There was also a facial recognition component to both bills, but during conference today the two sides agreed to axe that language and stuff it in another facial recognition bill sponsored by Sen. Joe Nguyen. He worked with Rep. Debra Entenman, and both agreed to implement some warrant requirements and legislative notification when cops use facial recognition, and now the House will vote on the compromise in a matter of moments.
The major remaining difference between the two proposals, then, was the enforcement mechanism.
The House's version would have allowed the Attorney General's office and any other Washingtonian to sue the big tech companies under the Consumer Protection Act if those companies failed to respond reasonably to a request.
The Senate's version would only allow the Attorney General's office to fine companies if they violated the law, but without the ability to use the Consumer Protection Act.
Big tech companies and the Seattle Times Editorial Board backed the Senate's version. Every consumer protection group you can think of, including the Attorney General's office, backed the House's version.
In a statement, Sen. Carlyle, who sponsored the Senate's version, said he still thinks his idea is the most "responsible policy and a more effective model than the House proposal to allow direct individual legal action against companies." Though big tech companies appeared to be breathing down his neck, his experience as a "tech entrepreneur who has worked in multiple startup companies" also informed his decision.
Rep. Zach Hudgins, who was pushing the House's version, said that some big tech companies (Microsoft and Apple) ended up coming around during negotiations, but ultimately both sides couldn't reconcile their differences.
Hudgins said his side offered to make the consumer case harder to take to court, which Carlyle was receptive to, but then business community "became unglued" on him and he backed off. House negotiators were also willing to delay implementation in order to collect more data on who sues who and for what, but Carlyle's side wasn't having it. "That's where it ended. He did not want consumers to be able to enforce their rights in any way," Hudgins said.
Both lawmakers recommitted to working on the proposal again next year.
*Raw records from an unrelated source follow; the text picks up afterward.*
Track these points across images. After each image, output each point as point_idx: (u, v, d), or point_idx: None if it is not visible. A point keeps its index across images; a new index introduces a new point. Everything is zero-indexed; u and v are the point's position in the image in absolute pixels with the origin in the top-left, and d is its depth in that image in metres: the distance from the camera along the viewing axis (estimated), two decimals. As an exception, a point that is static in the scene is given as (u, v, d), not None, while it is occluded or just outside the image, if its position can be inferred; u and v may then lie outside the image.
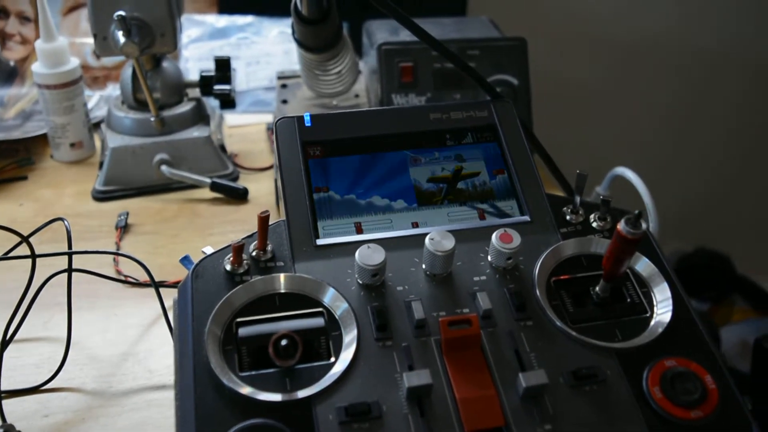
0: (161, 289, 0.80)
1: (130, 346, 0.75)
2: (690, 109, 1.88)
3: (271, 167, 1.07)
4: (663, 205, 0.88)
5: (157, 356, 0.74)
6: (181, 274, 0.83)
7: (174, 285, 0.81)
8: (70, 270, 0.73)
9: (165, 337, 0.76)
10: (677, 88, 1.84)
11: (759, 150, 1.93)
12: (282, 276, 0.57)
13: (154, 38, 0.93)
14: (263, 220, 0.57)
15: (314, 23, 0.86)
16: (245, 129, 1.18)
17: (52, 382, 0.70)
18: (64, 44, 1.02)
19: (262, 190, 1.02)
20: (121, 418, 0.67)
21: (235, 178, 1.03)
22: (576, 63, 1.77)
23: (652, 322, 0.59)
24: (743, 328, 1.69)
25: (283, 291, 0.57)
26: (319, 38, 0.89)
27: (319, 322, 0.56)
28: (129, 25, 0.89)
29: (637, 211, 0.54)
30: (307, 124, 0.67)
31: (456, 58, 0.71)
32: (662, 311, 0.59)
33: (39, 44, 1.01)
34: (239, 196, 0.99)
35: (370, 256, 0.56)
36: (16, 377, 0.70)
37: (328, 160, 0.65)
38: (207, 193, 0.99)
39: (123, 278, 0.83)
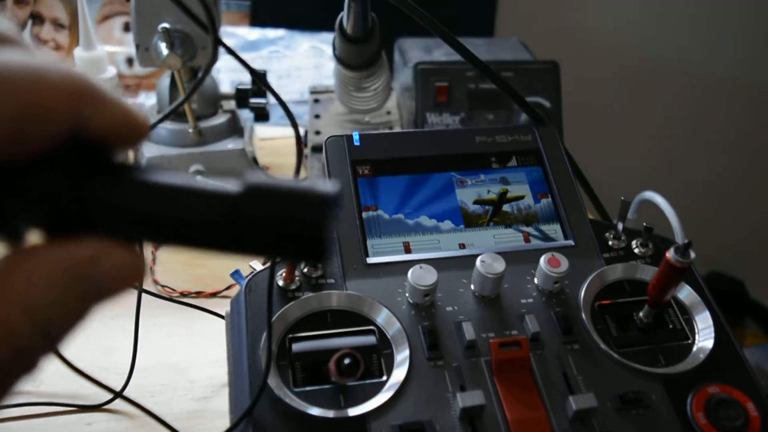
0: (200, 299, 0.81)
1: (169, 356, 0.76)
2: (708, 135, 1.90)
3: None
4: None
5: (197, 366, 0.75)
6: (218, 284, 0.85)
7: (212, 295, 0.83)
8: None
9: (204, 348, 0.77)
10: (698, 113, 1.85)
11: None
12: (337, 293, 0.58)
13: (196, 51, 0.94)
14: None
15: (358, 42, 0.87)
16: (275, 142, 1.19)
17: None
18: (103, 53, 1.03)
19: (295, 203, 1.02)
20: (164, 428, 0.68)
21: (268, 191, 1.04)
22: (599, 85, 1.79)
23: (694, 349, 0.60)
24: (756, 352, 1.71)
25: (336, 308, 0.58)
26: (360, 57, 0.91)
27: (371, 340, 0.57)
28: (172, 37, 0.91)
29: (686, 240, 0.55)
30: (356, 143, 0.68)
31: (501, 81, 0.73)
32: (704, 338, 0.60)
33: (78, 52, 1.02)
34: (272, 209, 1.00)
35: (422, 276, 0.57)
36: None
37: (377, 179, 0.66)
38: (240, 205, 1.00)
39: (161, 288, 0.84)
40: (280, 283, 0.59)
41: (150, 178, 0.25)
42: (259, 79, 0.62)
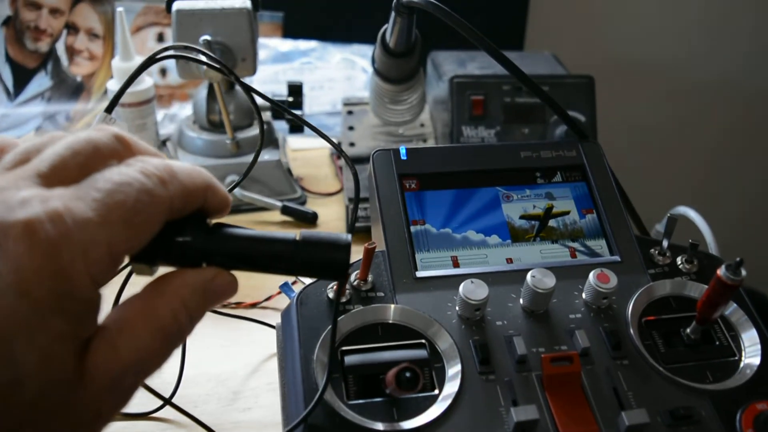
0: (239, 310, 0.82)
1: (212, 366, 0.77)
2: (732, 147, 1.89)
3: (337, 192, 1.09)
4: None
5: (239, 377, 0.75)
6: (257, 295, 0.85)
7: (252, 306, 0.84)
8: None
9: (245, 358, 0.78)
10: (728, 129, 1.85)
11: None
12: (390, 307, 0.59)
13: (235, 63, 0.95)
14: (370, 251, 0.58)
15: (400, 56, 0.88)
16: (308, 153, 1.20)
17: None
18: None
19: (330, 215, 1.03)
20: (210, 437, 0.68)
21: (303, 202, 1.05)
22: (627, 98, 1.79)
23: (741, 365, 0.60)
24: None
25: (389, 321, 0.59)
26: (400, 71, 0.91)
27: (422, 353, 0.57)
28: (213, 49, 0.92)
29: (738, 258, 0.55)
30: (403, 157, 0.68)
31: (546, 95, 0.73)
32: (751, 355, 0.60)
33: (116, 63, 1.03)
34: (308, 220, 1.00)
35: (474, 291, 0.58)
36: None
37: (424, 193, 0.67)
38: (276, 215, 1.01)
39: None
40: (331, 295, 0.59)
41: (241, 231, 0.40)
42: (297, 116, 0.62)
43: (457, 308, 0.60)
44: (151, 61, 0.63)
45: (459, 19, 0.70)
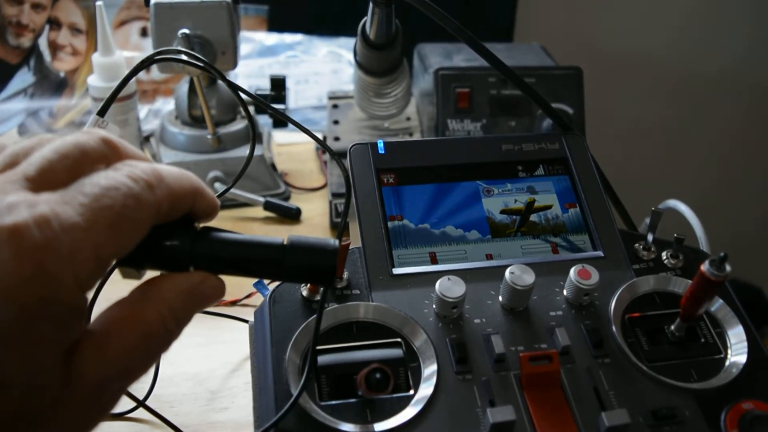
0: (220, 307, 0.80)
1: (189, 366, 0.75)
2: (723, 139, 1.88)
3: (322, 188, 1.07)
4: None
5: (216, 377, 0.74)
6: (238, 293, 0.84)
7: (232, 303, 0.82)
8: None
9: (224, 357, 0.76)
10: (722, 121, 1.84)
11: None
12: (365, 305, 0.57)
13: (215, 56, 0.93)
14: (344, 248, 0.57)
15: (380, 48, 0.86)
16: (293, 147, 1.18)
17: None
18: (121, 59, 1.02)
19: (314, 210, 1.02)
20: (184, 439, 0.67)
21: (287, 198, 1.04)
22: (617, 90, 1.77)
23: (727, 363, 0.58)
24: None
25: (362, 319, 0.57)
26: (382, 63, 0.90)
27: (397, 352, 0.55)
28: (192, 43, 0.90)
29: (722, 254, 0.53)
30: (381, 151, 0.67)
31: (528, 87, 0.72)
32: (737, 353, 0.59)
33: (96, 58, 1.02)
34: (292, 216, 0.99)
35: (450, 288, 0.56)
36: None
37: (402, 188, 0.65)
38: (259, 211, 1.00)
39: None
40: (305, 293, 0.58)
41: (229, 236, 0.41)
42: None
43: (434, 306, 0.58)
44: (142, 66, 0.61)
45: (437, 9, 0.68)
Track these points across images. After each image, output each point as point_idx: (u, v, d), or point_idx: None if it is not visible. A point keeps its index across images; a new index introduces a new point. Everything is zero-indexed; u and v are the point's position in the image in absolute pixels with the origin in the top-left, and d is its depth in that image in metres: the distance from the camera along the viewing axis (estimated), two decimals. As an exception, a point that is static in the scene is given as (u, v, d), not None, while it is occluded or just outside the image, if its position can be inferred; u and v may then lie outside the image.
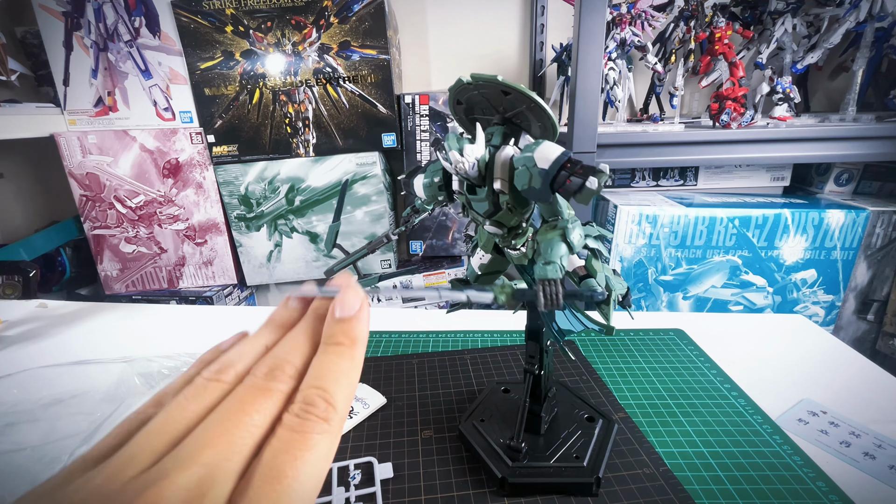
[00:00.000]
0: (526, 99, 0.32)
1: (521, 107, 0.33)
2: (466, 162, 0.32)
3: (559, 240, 0.32)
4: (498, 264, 0.42)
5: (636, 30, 1.11)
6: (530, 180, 0.31)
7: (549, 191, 0.31)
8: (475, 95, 0.35)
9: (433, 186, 0.39)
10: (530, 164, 0.31)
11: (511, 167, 0.33)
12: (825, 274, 1.07)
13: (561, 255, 0.31)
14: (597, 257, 0.34)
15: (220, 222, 1.32)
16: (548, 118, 0.33)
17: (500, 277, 0.42)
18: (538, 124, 0.34)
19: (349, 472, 0.41)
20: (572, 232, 0.32)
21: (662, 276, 1.10)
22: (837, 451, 0.43)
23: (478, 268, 0.43)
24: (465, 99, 0.36)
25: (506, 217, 0.35)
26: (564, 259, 0.32)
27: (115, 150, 1.23)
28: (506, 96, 0.33)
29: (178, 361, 0.58)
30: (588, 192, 0.29)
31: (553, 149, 0.31)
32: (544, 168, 0.30)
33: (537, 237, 0.34)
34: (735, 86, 1.04)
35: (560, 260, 0.31)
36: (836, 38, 1.08)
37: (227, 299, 1.36)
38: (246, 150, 1.26)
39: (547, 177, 0.30)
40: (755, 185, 1.22)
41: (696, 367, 0.56)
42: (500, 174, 0.33)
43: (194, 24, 1.16)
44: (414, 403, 0.51)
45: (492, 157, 0.34)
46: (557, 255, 0.31)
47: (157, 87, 1.21)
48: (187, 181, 1.27)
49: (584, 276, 0.33)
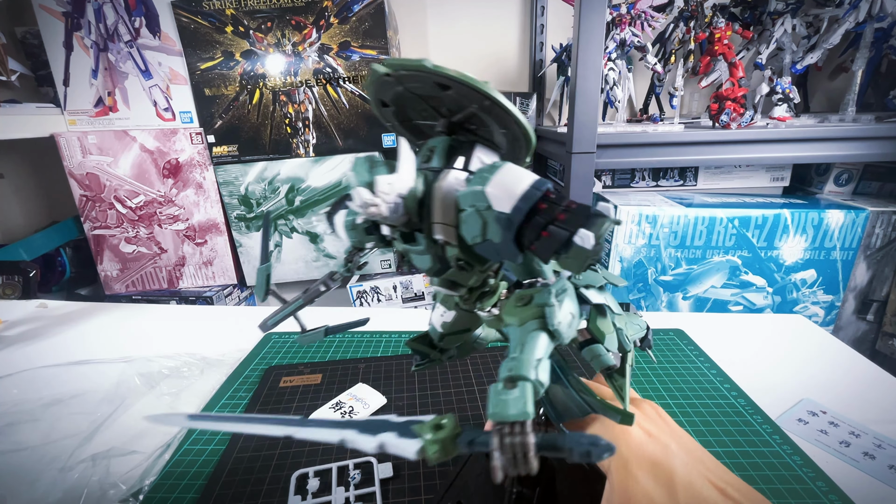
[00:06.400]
0: (475, 94, 0.21)
1: (470, 107, 0.23)
2: (382, 203, 0.22)
3: (536, 332, 0.20)
4: (466, 321, 0.31)
5: (636, 30, 1.11)
6: (484, 230, 0.21)
7: (514, 248, 0.20)
8: (402, 93, 0.24)
9: (358, 229, 0.27)
10: (481, 206, 0.20)
11: (457, 208, 0.22)
12: (825, 274, 1.07)
13: (537, 365, 0.18)
14: (604, 313, 0.26)
15: (220, 222, 1.32)
16: (514, 122, 0.22)
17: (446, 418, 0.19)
18: (501, 131, 0.23)
19: (349, 472, 0.41)
20: (558, 312, 0.20)
21: (662, 277, 1.10)
22: (837, 451, 0.43)
23: (440, 326, 0.32)
24: (391, 99, 0.25)
25: (460, 277, 0.25)
26: (544, 371, 0.18)
27: (115, 150, 1.23)
28: (445, 91, 0.22)
29: (178, 361, 0.58)
30: (579, 252, 0.18)
31: (517, 178, 0.20)
32: (504, 212, 0.20)
33: (503, 315, 0.22)
34: (735, 86, 1.04)
35: (535, 375, 0.18)
36: (836, 38, 1.08)
37: (227, 299, 1.36)
38: (246, 151, 1.26)
39: (510, 226, 0.20)
40: (755, 186, 1.22)
41: (696, 367, 0.56)
42: (442, 218, 0.22)
43: (194, 25, 1.16)
44: (414, 403, 0.51)
45: (428, 190, 0.23)
46: (530, 366, 0.18)
47: (157, 88, 1.21)
48: (187, 181, 1.27)
49: (588, 342, 0.25)
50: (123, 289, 1.35)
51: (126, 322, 0.74)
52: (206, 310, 0.78)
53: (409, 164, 0.22)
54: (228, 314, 0.76)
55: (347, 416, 0.47)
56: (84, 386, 0.54)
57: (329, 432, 0.21)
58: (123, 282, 1.34)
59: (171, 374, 0.56)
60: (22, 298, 1.04)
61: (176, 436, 0.46)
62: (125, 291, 1.35)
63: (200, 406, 0.51)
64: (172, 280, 1.35)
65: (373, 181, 0.22)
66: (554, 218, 0.19)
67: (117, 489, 0.40)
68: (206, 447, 0.45)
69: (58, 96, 1.19)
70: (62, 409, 0.50)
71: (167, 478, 0.41)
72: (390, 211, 0.22)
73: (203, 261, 1.34)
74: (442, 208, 0.22)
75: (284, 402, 0.51)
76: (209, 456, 0.44)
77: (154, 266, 1.34)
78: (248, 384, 0.55)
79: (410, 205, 0.22)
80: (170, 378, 0.56)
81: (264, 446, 0.45)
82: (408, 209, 0.22)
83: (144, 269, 1.34)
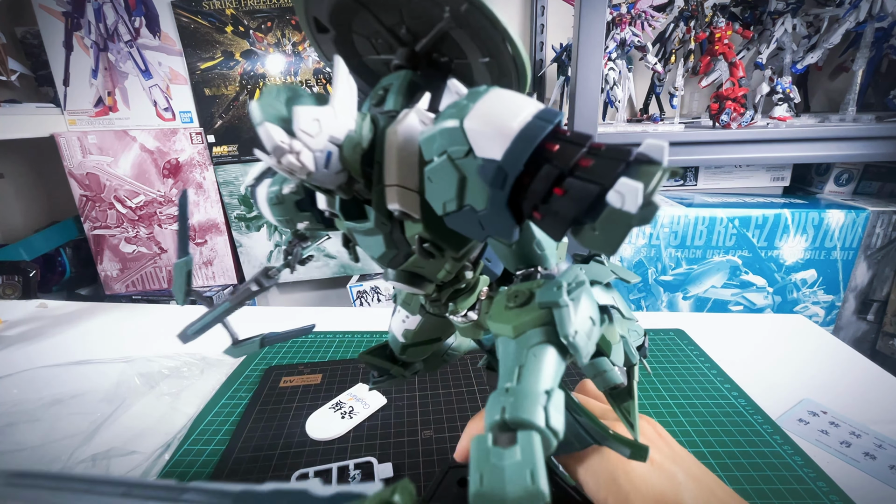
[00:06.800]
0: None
1: (442, 18, 0.16)
2: (305, 150, 0.15)
3: (541, 348, 0.13)
4: (436, 329, 0.25)
5: (636, 30, 1.11)
6: (461, 190, 0.14)
7: (507, 218, 0.14)
8: (344, 5, 0.17)
9: (286, 203, 0.21)
10: (457, 151, 0.14)
11: (421, 161, 0.15)
12: (825, 274, 1.07)
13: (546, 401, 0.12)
14: (611, 318, 0.19)
15: (220, 222, 1.32)
16: (503, 39, 0.16)
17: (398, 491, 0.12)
18: (483, 61, 0.17)
19: (349, 472, 0.41)
20: (573, 316, 0.14)
21: (662, 277, 1.10)
22: (838, 451, 0.43)
23: (401, 335, 0.25)
24: (328, 14, 0.17)
25: (426, 267, 0.18)
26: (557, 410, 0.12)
27: (115, 150, 1.23)
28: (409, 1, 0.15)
29: (178, 361, 0.58)
30: (616, 218, 0.12)
31: (513, 105, 0.14)
32: (492, 159, 0.13)
33: (490, 322, 0.15)
34: (735, 86, 1.04)
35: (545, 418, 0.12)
36: (836, 38, 1.08)
37: (227, 299, 1.36)
38: (246, 151, 1.26)
39: (501, 181, 0.13)
40: (755, 185, 1.22)
41: (696, 367, 0.56)
42: (398, 178, 0.15)
43: (194, 25, 1.16)
44: (414, 403, 0.50)
45: (379, 138, 0.16)
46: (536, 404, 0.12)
47: (157, 87, 1.21)
48: (187, 181, 1.27)
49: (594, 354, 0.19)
50: (123, 289, 1.35)
51: (126, 322, 0.74)
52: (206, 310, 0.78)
53: (346, 91, 0.15)
54: (228, 314, 0.76)
55: (347, 417, 0.47)
56: (84, 386, 0.54)
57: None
58: (123, 282, 1.34)
59: (171, 374, 0.56)
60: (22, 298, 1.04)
61: (176, 436, 0.46)
62: (125, 291, 1.35)
63: (201, 406, 0.51)
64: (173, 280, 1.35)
65: (290, 115, 0.14)
66: (573, 166, 0.12)
67: (117, 489, 0.39)
68: (207, 447, 0.45)
69: (58, 96, 1.19)
70: (62, 409, 0.50)
71: (167, 478, 0.41)
72: (318, 163, 0.15)
73: (203, 261, 1.34)
74: (399, 163, 0.15)
75: (284, 402, 0.51)
76: (209, 456, 0.44)
77: (154, 266, 1.34)
78: (248, 384, 0.55)
79: (350, 156, 0.15)
80: (170, 378, 0.55)
81: (264, 446, 0.44)
82: (347, 163, 0.15)
83: (144, 269, 1.34)
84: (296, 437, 0.45)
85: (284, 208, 0.21)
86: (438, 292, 0.20)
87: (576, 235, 0.13)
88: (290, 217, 0.21)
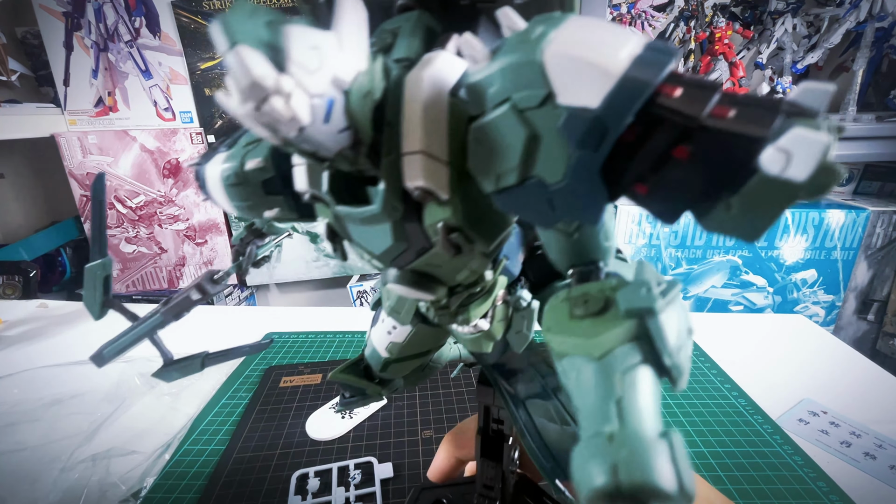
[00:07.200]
0: None
1: None
2: (301, 95, 0.10)
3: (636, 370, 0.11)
4: (429, 340, 0.21)
5: (636, 30, 1.11)
6: (528, 154, 0.11)
7: (601, 191, 0.11)
8: None
9: (249, 183, 0.16)
10: (529, 98, 0.10)
11: (457, 114, 0.11)
12: (825, 274, 1.07)
13: (671, 451, 0.10)
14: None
15: (220, 222, 1.32)
16: None
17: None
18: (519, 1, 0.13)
19: (349, 472, 0.41)
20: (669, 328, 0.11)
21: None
22: (838, 451, 0.43)
23: (385, 349, 0.22)
24: None
25: (446, 267, 0.14)
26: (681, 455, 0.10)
27: (115, 150, 1.23)
28: None
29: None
30: (772, 186, 0.09)
31: (611, 34, 0.10)
32: (585, 106, 0.09)
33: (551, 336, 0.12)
34: (735, 86, 1.04)
35: (678, 480, 0.09)
36: (836, 38, 1.08)
37: (228, 299, 1.36)
38: (246, 151, 1.26)
39: (597, 139, 0.10)
40: (755, 185, 1.22)
41: (696, 367, 0.56)
42: (422, 142, 0.11)
43: (194, 24, 1.16)
44: (414, 403, 0.50)
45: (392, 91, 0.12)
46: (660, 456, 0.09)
47: (157, 87, 1.21)
48: (187, 181, 1.27)
49: None
50: (124, 289, 1.35)
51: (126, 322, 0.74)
52: (206, 310, 0.78)
53: (353, 15, 0.10)
54: (229, 314, 0.76)
55: (347, 416, 0.47)
56: (84, 386, 0.54)
57: None
58: (124, 282, 1.34)
59: (171, 374, 0.56)
60: (22, 298, 1.04)
61: (176, 436, 0.46)
62: (125, 291, 1.35)
63: (201, 406, 0.51)
64: (173, 280, 1.35)
65: (279, 40, 0.10)
66: (706, 116, 0.09)
67: (117, 489, 0.40)
68: (207, 447, 0.45)
69: (58, 96, 1.19)
70: (62, 409, 0.50)
71: (167, 478, 0.41)
72: (315, 113, 0.10)
73: (203, 261, 1.35)
74: (424, 123, 0.11)
75: (284, 403, 0.51)
76: (209, 456, 0.44)
77: (154, 266, 1.34)
78: (248, 384, 0.55)
79: (360, 109, 0.11)
80: (170, 378, 0.55)
81: (264, 446, 0.44)
82: (354, 118, 0.11)
83: (145, 269, 1.34)
84: (296, 437, 0.45)
85: (247, 190, 0.16)
86: (449, 297, 0.16)
87: (699, 217, 0.10)
88: (254, 202, 0.16)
So did consumer protection groups. "We appreciate the robust debate on this critical issue," said ACLU Washington spokesperson Jennifer Lee. "We are thankful to our House members for hearing the voices of communities and consumer advocates and setting a high standard for strong data privacy protections. We are committed to working with stakeholders to ensure that Washington state residents are afforded with every opportunity to protect their data and their economic and social wellbeing."